Otago Witness, 28 July 1877, Page 11
July 24 — Taranaki, ship, White, from Glasgow, May 2nd. Russell, Ritchie, and Co., agents.
Passengers : Second cabin — Mr and Mrs Ninnon and 7 children, Mr and Mrs McCormick and 3 children, Mr and Mrs Dykes and 5 children. Mr and Mrs Lancaster and 8 children ; Misses Armour (4), Wilson, Ihomson ; Messrs Ross, Taylor, Henderson, Armour.

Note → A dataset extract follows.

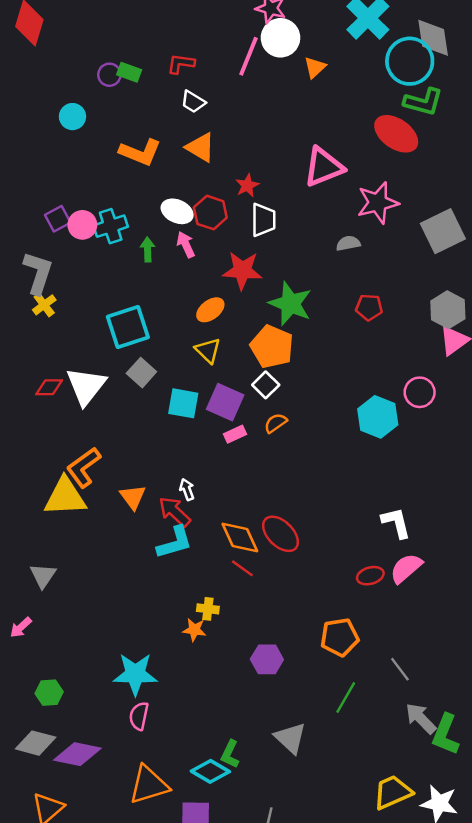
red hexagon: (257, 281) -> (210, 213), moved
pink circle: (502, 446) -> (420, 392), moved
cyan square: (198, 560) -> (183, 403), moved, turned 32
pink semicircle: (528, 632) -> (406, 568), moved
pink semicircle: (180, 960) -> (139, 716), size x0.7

ARRIVAL OF THE TARANAKI. As we surmised, so the ship that was towed into Port during Monday night proved to be the Albion Company's new ship Taranaki from Glasgow. She reached the anchorage an hour after midnight, and was moored pro tem, off Carey's Bay. The Taranaki is a worthy compeer of the other fine vessels comprising the Company's fleet, and is full sister to that beautiful ship the Marlborough, which, if not for size, yet in general appearance, symmetry, and moulding, may almost take precedence of the others. The Taranaki is her exact counterpart. They were built in the same yard— Messrs Duncan and Co., Port Glasgow—and if they were lying side by aide in the same condition of paint, it would be almost impossible to distinguish one from the other. The Taranaki is 1126 tons register, and her dimensions are — length, 228 ft; beam 35ft; depth of hold, 21ft. Her commander, Captain White, speaks highly of her. She is a first-rate sea boat, and travels well, as may be inferred from the fact of her having run 4723 knots in 19 days, whilst making her easting south, her best days work being 312 knots, and her worst 162. She thus averaged 248 miles and a fraction per diem, equal to a little over 10 knots per hour. The ship's made passage is decidedly a good one, the time being 82 days from port to port and 78 from land to land. She was not particularly favoured by winds, having: bad light head winds and calms for some days after leaving the land, and very poor Trades. In fact, the south east Trade was non est, whilst the northern Trade extended over nearly 13 parallels of latitude. Hence her builders and all concerned in her may be satisfied with her capabilities.